Wisconsin Family Ties: Special needs voucher expansion: State budgeting by stealth

Contact: Joanne Juhnke, Policy Director – (608) 320-6165; joanne@wifamilyties.org

Madison, WI – On the final day of state budget deliberations, and months after public hearing opportunities on the state budget have passed, the Joint Finance Committee voted along party lines Wednesday to use the budget to significantly expand Wisconsin’s Special Needs Scholarship Program. The controversial voucher program, which was opposed by parents and disability organizations across Wisconsin, was enacted in the 2015/17 state budget after a late-night Joint Finance Committee vote on a surprise proposal, also without a public hearing. By eliminating various enrollment requirements, it is estimated that 250 more students than currently projected could receive special needs vouchers in the 2018-19 school year, many of them already in private schools, at a cost of $3.1 million in aid reduction to the students’ districts of residence.

The motion eliminated the requirement for a student to have been denied open enrollment into a nonresident school district, despite the 2015 argument that open enrollment denials were a primary reason for creating the program. The motion also eliminated the requirement that a child be enrolled in a public school in Wisconsin for the entire school year before applying for the program, making more current private school students eligible for the vouchers. In a further modification that had never before been publicly proposed, the motion restructured the special needs voucher funding to be based on a private school’s actual costs, if those costs are higher than the current voucher amount. However, if the costs are lower, the school would continue to receive the current voucher amount and pocket the difference. Since the first actual-cost reimbursements would not happen until the 2019/20 school year, no fiscal estimate was offered.

According to Hugh Davis, Wisconsin Family Ties executive director, “This special needs voucher expansion is the worst of two worlds: the policy is bad, and the process is appalling. Whatever happened to citizen participation in government? When do parents get to to review and respond to policies that funnel taxpayer dollars into private schools that are not required to protect the rights of students with disabilities?”

A student who takes a special needs voucher forfeits a host of federal rights and protections under the Individuals with Disabilities Education Act (IDEA). Among the protections lost are those regarding school disciplinary practices, including the right to have disability taken into account when expulsion is being considered. In contrast, special needs voucher schools are not even required to have suspension or expulsion policies.

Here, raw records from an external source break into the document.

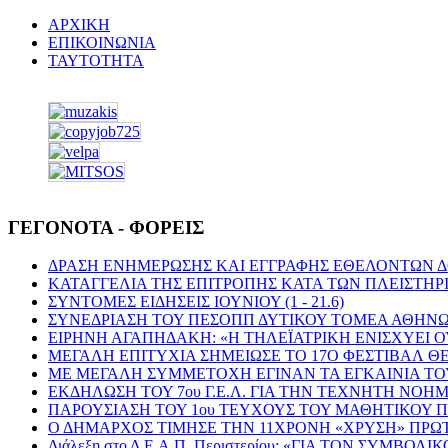
ΑΡΧΙΚΗ
ΕΠΙΚΟΙΝΩΝΙΑ
ΤΑΥΤΟΤΗΤΑ
ΓΕΓΟΝΟΤΑ - ΦΟΡΕΙΣ
ΔΡΑΣΗ ΕΝΗΜΕΡΩΣΗΣ ΚΑΙ ΕΓΓΡΑΦΗΣ ΕΘΕΛΟΝΤΩΝ 
ΚΑΤΑΓΓΕΛΙΑ ΤΗΣ ΕΠΙΤΡΟΠΗΣ ΚΑΤΑ ΤΩΝ ΠΛΕΙΣΤΗΡ
ΣΥΝΤΟΜΕΣ ΕΙΔΗΣΕΙΣ ΙΟΥΝΙΟΥ (1 - 21.6)
ΣΥΝΕΔΡΙΑΣΗ ΤΟΥ ΠΕΣΟΠΠ ΔΥΤΙΚΟΥ ΤΟΜΕΑ ΑΘΗΝΩ
ΕΙΡΗΝΗ ΑΓΑΠΗΔΑΚΗ: «Η ΤΗΛΕΪΑΤΡΙΚΗ ΕΝΙΣΧΥΕΙ Ο
ΜΕΓΑΛΗ ΕΠΙΤΥΧΙΑ ΣΗΜΕΙΩΣΕ ΤΟ 17Ο ΦΕΣΤΙΒΑΛ Θ
ΜΕ ΜΕΓΑΛΗ ΣΥΜΜΕΤΟΧΗ ΕΓΙΝΑΝ ΤΑ ΕΓΚΑΙΝΙΑ Τ
ΕΚΔΗΛΩΣΗ ΤΟΥ 7ου Γ.Ε.Λ. ΓΙΑ ΤΗΝ ΤΕΧΝΗΤΗ ΝΟ
ΠΑΡΟΥΣΙΑΣΗ ΤΟΥ 1ου ΤΕΥΧΟΥΣ ΤΟΥ ΜΑΘΗΤΙΚΟΥ ΠΕΡ
Ο ΔΗΜΑΡΧΟΣ ΤΙΜΗΣΕ ΤΗΝ 11ΧΡΟΝΗ «ΧΡΥΣΗ» ΠΡ
Διάλεξη στο Δ.Ε.Α.Π. Περιστερίου: «ΓΙΑ ΤΟΝ ΣΥ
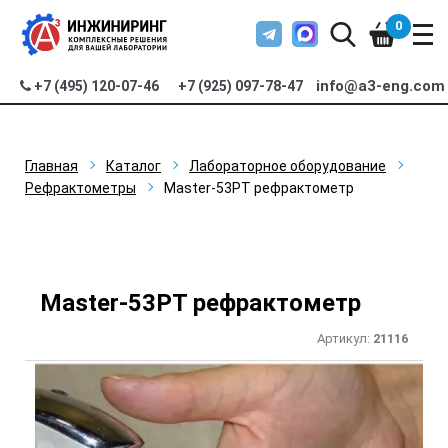
0
info@a3-eng.com
+7 (495) 120-07-46
+7 (925) 097-78-47
Главная
Каталог
Лабораторное оборудование
Рефрактометры
Master-53PT рефрактометр
Master-53PT рефрактометр
Артикул:
21116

Davis also pointed out, “State funding for special education categorical aid in the public schools has been stagnant for a generation, with a decade worth of frozen budgets. We have been told on the one hand that Wisconsin cannot afford to properly fund our students in the public schools, while the legislature, without discussion, funds a competing education system with far less accountability to the taxpayers who will be footing the bill.”

Wisconsin Family Ties calls upon the legislature and Governor Walker to reject these late-breaking stealth-expansions to the special needs voucher program.